Would you reproduce exactly the lines below from the one holding "20: (201, 107, 0.81)" through the one holding "49: (226, 331, 0.89)", inclusive, and no others?

** Collected data entries **
BEGIN

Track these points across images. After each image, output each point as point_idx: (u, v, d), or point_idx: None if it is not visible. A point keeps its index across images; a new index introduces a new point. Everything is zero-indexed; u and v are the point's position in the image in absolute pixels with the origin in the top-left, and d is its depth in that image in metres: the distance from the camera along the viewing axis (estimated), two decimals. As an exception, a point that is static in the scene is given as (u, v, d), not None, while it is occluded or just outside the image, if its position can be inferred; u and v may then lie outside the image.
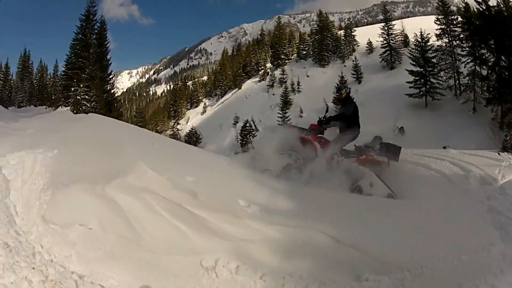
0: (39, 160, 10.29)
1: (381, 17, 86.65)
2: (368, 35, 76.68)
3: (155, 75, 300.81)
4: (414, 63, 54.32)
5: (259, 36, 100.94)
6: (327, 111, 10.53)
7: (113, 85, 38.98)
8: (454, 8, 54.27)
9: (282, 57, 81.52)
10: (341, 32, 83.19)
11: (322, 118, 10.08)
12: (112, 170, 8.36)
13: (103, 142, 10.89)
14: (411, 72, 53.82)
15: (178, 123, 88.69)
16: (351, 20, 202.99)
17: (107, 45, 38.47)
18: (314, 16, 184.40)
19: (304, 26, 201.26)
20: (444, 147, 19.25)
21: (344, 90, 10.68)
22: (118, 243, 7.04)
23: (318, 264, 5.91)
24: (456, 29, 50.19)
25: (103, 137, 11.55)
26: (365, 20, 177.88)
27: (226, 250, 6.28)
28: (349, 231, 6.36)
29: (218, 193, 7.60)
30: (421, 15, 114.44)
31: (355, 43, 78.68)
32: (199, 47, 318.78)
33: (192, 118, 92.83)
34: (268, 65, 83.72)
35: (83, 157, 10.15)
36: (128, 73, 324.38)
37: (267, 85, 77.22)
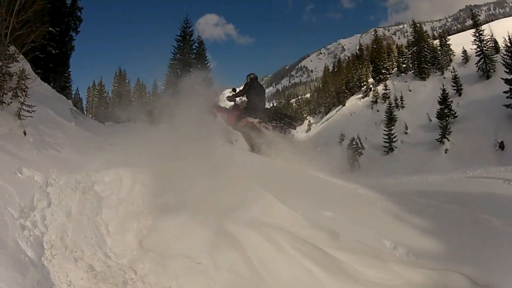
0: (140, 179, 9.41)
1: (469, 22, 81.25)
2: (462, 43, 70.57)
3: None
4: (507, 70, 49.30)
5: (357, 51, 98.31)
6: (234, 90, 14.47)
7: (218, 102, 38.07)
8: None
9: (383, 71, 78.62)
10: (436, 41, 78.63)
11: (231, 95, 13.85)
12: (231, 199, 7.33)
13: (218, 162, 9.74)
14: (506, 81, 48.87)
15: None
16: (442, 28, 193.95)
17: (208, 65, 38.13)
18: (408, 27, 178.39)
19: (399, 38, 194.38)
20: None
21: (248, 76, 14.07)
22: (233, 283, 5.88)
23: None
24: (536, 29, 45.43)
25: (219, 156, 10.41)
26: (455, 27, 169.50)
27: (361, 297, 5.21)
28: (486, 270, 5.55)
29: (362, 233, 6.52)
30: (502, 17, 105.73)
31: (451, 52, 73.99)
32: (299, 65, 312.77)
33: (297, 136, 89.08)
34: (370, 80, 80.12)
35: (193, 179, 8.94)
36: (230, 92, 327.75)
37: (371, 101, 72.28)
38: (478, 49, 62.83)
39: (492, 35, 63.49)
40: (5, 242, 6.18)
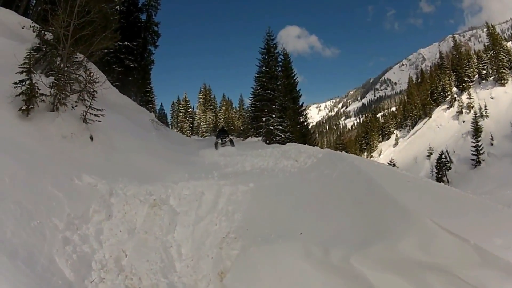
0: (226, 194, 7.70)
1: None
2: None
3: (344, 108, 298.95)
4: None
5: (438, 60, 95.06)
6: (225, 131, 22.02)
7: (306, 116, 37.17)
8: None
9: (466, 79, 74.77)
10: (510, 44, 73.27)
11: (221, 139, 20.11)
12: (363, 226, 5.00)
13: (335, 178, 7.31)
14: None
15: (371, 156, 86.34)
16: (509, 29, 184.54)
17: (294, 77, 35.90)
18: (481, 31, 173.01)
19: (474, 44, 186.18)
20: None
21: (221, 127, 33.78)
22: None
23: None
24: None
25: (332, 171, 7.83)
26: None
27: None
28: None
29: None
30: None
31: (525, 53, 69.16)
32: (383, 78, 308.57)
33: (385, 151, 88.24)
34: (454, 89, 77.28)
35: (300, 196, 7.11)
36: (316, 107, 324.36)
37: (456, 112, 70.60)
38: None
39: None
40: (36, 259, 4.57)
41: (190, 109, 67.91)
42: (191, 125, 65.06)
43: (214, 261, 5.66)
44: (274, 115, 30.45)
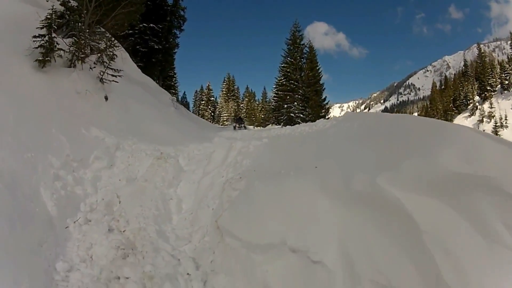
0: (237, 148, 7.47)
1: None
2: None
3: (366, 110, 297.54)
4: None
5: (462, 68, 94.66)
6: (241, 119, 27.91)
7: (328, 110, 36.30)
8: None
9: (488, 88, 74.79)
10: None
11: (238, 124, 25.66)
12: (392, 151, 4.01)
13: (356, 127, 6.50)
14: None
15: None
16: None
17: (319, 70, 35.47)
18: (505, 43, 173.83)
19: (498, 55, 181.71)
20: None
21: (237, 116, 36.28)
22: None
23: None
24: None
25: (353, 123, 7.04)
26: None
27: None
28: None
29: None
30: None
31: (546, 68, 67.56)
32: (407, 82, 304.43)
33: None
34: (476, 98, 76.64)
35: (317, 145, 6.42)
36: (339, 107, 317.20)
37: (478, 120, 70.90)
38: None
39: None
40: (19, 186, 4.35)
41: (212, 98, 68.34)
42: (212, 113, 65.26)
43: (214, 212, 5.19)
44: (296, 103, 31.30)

END
BEGIN

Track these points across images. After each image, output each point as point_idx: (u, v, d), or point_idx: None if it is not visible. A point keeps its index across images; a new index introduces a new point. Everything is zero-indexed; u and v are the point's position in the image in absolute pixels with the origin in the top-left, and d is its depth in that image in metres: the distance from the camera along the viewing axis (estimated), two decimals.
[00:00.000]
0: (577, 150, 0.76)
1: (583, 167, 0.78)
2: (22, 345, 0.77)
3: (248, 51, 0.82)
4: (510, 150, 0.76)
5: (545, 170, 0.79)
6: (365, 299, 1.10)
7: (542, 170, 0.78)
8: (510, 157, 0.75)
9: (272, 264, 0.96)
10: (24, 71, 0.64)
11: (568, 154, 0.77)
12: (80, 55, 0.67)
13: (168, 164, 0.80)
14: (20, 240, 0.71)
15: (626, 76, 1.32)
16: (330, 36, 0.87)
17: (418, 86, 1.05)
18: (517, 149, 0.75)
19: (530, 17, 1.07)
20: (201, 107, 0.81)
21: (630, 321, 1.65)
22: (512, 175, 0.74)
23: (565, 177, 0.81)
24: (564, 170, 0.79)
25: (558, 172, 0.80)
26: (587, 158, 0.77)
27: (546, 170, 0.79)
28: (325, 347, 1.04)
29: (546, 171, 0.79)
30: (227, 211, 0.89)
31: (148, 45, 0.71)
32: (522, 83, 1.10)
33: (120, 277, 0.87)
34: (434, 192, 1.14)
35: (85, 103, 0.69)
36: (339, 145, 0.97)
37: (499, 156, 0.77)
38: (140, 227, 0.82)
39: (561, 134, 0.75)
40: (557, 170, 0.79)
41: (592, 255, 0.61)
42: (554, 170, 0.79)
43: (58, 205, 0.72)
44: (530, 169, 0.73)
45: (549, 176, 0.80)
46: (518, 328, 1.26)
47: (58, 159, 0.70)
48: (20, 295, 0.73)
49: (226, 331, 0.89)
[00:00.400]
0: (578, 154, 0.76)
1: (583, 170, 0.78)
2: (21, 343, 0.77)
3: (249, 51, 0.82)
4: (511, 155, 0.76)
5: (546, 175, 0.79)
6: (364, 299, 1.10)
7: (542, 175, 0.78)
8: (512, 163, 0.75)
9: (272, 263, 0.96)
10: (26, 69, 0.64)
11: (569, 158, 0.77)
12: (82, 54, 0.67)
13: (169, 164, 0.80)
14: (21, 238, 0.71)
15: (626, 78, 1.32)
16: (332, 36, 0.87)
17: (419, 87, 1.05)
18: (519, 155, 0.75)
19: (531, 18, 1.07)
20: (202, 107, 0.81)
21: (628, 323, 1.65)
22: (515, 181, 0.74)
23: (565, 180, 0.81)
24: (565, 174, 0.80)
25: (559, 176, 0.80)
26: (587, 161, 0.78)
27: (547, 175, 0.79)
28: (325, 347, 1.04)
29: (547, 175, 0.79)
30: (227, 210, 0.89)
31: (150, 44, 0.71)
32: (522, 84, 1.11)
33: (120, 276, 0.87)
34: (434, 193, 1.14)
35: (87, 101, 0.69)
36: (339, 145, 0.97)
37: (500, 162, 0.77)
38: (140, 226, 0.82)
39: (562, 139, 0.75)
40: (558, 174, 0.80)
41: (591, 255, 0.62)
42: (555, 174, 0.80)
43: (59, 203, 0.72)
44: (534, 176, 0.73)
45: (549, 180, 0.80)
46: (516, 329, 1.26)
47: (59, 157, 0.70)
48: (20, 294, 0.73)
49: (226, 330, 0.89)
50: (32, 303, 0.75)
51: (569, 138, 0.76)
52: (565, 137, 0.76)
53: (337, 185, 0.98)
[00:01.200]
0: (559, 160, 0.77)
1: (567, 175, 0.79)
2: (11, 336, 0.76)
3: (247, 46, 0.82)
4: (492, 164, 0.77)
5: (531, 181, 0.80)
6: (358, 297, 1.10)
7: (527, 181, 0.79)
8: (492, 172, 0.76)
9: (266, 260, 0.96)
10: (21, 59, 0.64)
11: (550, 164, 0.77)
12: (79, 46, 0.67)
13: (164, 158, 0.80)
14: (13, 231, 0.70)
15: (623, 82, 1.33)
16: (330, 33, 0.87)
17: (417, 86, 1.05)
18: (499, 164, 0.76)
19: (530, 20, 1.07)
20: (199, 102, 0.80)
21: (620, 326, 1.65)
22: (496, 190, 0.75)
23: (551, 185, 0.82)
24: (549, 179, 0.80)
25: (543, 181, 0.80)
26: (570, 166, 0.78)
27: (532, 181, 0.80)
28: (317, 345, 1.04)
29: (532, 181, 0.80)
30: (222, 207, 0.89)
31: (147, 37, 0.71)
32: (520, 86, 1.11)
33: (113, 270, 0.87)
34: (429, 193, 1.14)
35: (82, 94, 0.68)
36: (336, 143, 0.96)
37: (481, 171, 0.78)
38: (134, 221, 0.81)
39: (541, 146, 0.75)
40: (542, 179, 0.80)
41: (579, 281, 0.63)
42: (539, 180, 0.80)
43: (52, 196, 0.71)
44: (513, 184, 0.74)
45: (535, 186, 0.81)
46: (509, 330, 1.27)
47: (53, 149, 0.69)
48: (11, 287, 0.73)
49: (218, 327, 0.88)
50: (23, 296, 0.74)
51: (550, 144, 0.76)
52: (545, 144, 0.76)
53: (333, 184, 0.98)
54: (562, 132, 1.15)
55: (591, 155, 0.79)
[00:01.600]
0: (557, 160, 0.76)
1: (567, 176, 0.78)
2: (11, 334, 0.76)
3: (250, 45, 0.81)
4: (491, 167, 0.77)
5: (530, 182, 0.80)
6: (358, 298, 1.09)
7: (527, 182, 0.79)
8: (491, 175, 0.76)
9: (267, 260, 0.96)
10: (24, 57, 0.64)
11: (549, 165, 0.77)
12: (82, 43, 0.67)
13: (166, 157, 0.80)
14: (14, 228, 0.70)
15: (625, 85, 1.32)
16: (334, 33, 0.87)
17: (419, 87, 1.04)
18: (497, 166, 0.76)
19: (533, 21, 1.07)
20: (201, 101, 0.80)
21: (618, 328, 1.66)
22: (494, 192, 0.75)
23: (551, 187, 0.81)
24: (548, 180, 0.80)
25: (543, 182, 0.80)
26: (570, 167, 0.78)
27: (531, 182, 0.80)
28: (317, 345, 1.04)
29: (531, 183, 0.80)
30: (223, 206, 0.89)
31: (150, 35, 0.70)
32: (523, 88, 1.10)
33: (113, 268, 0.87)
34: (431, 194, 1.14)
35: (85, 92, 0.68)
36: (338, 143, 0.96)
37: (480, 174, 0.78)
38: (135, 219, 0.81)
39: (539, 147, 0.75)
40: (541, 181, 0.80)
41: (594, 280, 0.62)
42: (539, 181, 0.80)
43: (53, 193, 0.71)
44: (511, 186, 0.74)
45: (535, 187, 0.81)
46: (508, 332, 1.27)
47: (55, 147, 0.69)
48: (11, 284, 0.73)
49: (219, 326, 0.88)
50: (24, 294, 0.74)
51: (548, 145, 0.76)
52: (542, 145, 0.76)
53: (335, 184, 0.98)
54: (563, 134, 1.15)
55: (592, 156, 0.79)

END

** WRITTEN SOLUTION **
20: (201, 107, 0.81)
21: (630, 321, 1.65)
22: (512, 175, 0.74)
23: (565, 177, 0.81)
24: (564, 170, 0.79)
25: (558, 172, 0.80)
26: (587, 158, 0.77)
27: (546, 170, 0.79)
28: (325, 347, 1.04)
29: (546, 171, 0.79)
30: (227, 211, 0.89)
31: (148, 45, 0.71)
32: (522, 83, 1.10)
33: (120, 277, 0.87)
34: (434, 192, 1.14)
35: (85, 103, 0.69)
36: (339, 145, 0.97)
37: (499, 156, 0.77)
38: (140, 227, 0.82)
39: (561, 134, 0.75)
40: (557, 170, 0.79)
41: (592, 255, 0.61)
42: (554, 170, 0.79)
43: (58, 205, 0.72)
44: (530, 169, 0.73)
45: (549, 176, 0.80)
46: (518, 328, 1.26)
47: (58, 159, 0.70)
48: (20, 295, 0.73)
49: (226, 331, 0.89)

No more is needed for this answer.